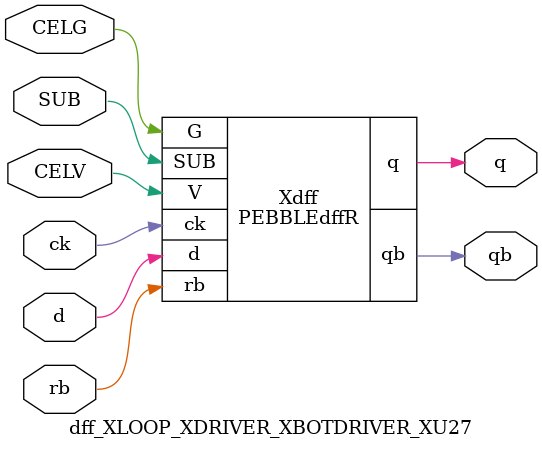
<source format=v>



module PEBBLEdffR ( q, qb, G, SUB, V, ck, d, rb );

  input V;
  output q;
  input rb;
  input d;
  input G;
  input ck;
  input SUB;
  output qb;
endmodule

//Celera Confidential Do Not Copy dff_XLOOP_XDRIVER_XBOTDRIVER_XU27
//Celera Confidential Symbol Generator
//DFF latch
module dff_XLOOP_XDRIVER_XBOTDRIVER_XU27 (CELV,CELG,d,rb,ck,q,qb,SUB );
input CELV;
input CELG;
input d;
input rb;
input ck;
input SUB;
output q;
output qb;

//Celera Confidential Do Not Copy dff
PEBBLEdffR Xdff(
.V (CELV),
.d (d),
.rb (rb),
.ck (ck),
.q (q),
.qb (qb),
.SUB (SUB),
.G (CELG)
);
//,diesize,PEBBLEdffR

//Celera Confidential Do Not Copy Module End
//Celera Schematic Generator
endmodule

</source>
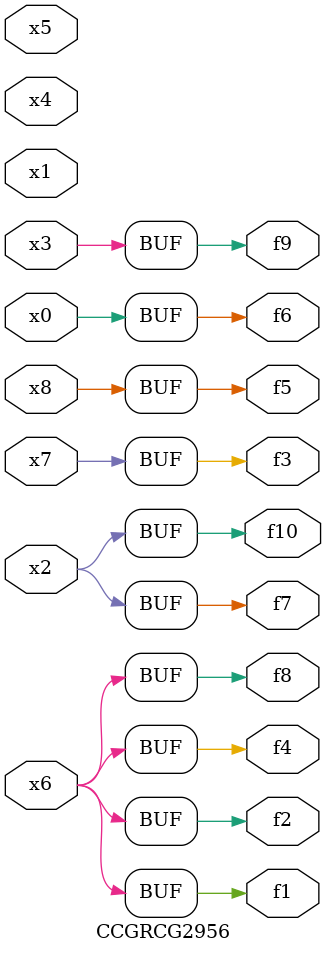
<source format=v>
module CCGRCG2956(
	input x0, x1, x2, x3, x4, x5, x6, x7, x8,
	output f1, f2, f3, f4, f5, f6, f7, f8, f9, f10
);
	assign f1 = x6;
	assign f2 = x6;
	assign f3 = x7;
	assign f4 = x6;
	assign f5 = x8;
	assign f6 = x0;
	assign f7 = x2;
	assign f8 = x6;
	assign f9 = x3;
	assign f10 = x2;
endmodule

</source>
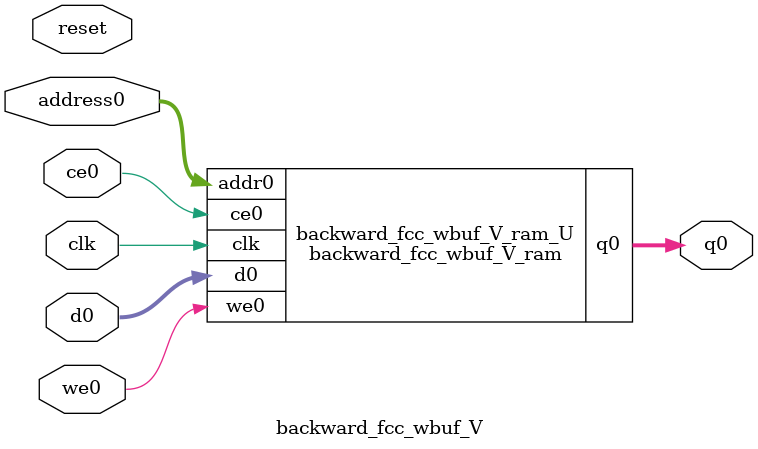
<source format=v>
`timescale 1 ns / 1 ps
module backward_fcc_wbuf_V_ram (addr0, ce0, d0, we0, q0,  clk);

parameter DWIDTH = 16;
parameter AWIDTH = 14;
parameter MEM_SIZE = 10000;

input[AWIDTH-1:0] addr0;
input ce0;
input[DWIDTH-1:0] d0;
input we0;
output reg[DWIDTH-1:0] q0;
input clk;

reg [DWIDTH-1:0] ram[0:MEM_SIZE-1];




always @(posedge clk)  
begin 
    if (ce0) begin
        if (we0) 
            ram[addr0] <= d0; 
        q0 <= ram[addr0];
    end
end


endmodule

`timescale 1 ns / 1 ps
module backward_fcc_wbuf_V(
    reset,
    clk,
    address0,
    ce0,
    we0,
    d0,
    q0);

parameter DataWidth = 32'd16;
parameter AddressRange = 32'd10000;
parameter AddressWidth = 32'd14;
input reset;
input clk;
input[AddressWidth - 1:0] address0;
input ce0;
input we0;
input[DataWidth - 1:0] d0;
output[DataWidth - 1:0] q0;



backward_fcc_wbuf_V_ram backward_fcc_wbuf_V_ram_U(
    .clk( clk ),
    .addr0( address0 ),
    .ce0( ce0 ),
    .we0( we0 ),
    .d0( d0 ),
    .q0( q0 ));

endmodule


</source>
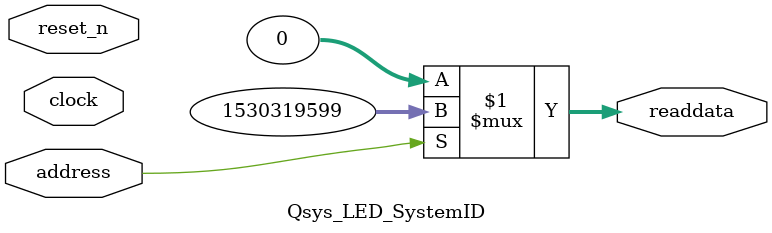
<source format=v>



// synthesis translate_off
`timescale 1ns / 1ps
// synthesis translate_on

// turn off superfluous verilog processor warnings 
// altera message_level Level1 
// altera message_off 10034 10035 10036 10037 10230 10240 10030 

module Qsys_LED_SystemID (
               // inputs:
                address,
                clock,
                reset_n,

               // outputs:
                readdata
             )
;

  output  [ 31: 0] readdata;
  input            address;
  input            clock;
  input            reset_n;

  wire    [ 31: 0] readdata;
  //control_slave, which is an e_avalon_slave
  assign readdata = address ? 1530319599 : 0;

endmodule



</source>
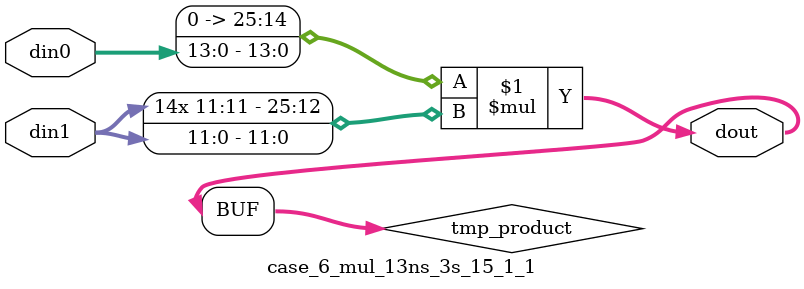
<source format=v>

`timescale 1 ns / 1 ps

 (* use_dsp = "no" *)  module case_6_mul_13ns_3s_15_1_1(din0, din1, dout);
parameter ID = 1;
parameter NUM_STAGE = 0;
parameter din0_WIDTH = 14;
parameter din1_WIDTH = 12;
parameter dout_WIDTH = 26;

input [din0_WIDTH - 1 : 0] din0; 
input [din1_WIDTH - 1 : 0] din1; 
output [dout_WIDTH - 1 : 0] dout;

wire signed [dout_WIDTH - 1 : 0] tmp_product;

























assign tmp_product = $signed({1'b0, din0}) * $signed(din1);










assign dout = tmp_product;





















endmodule

</source>
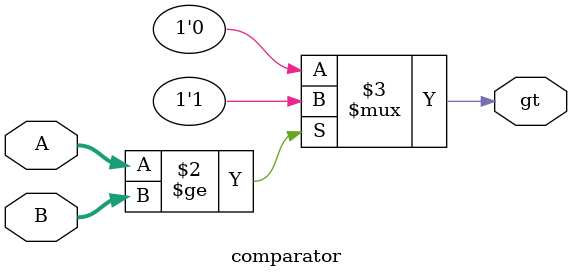
<source format=sv>
module comparator(A,B,gt);
    input [9:0] A,B;
    output gt;
    reg gt;
    always @(A,B) begin
        gt=(A>=B)?1'b1:1'b0;
    end
endmodule
</source>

# [Task to carry out]
Using the listing above, list every line in which the string "DWIDTH" occurs.

# [Output of the exercise]
parameter DWIDTH = 16;
input[DWIDTH-1:0] d0;
output reg[DWIDTH-1:0] q0;
reg [DWIDTH-1:0] ram[0:MEM_SIZE-1];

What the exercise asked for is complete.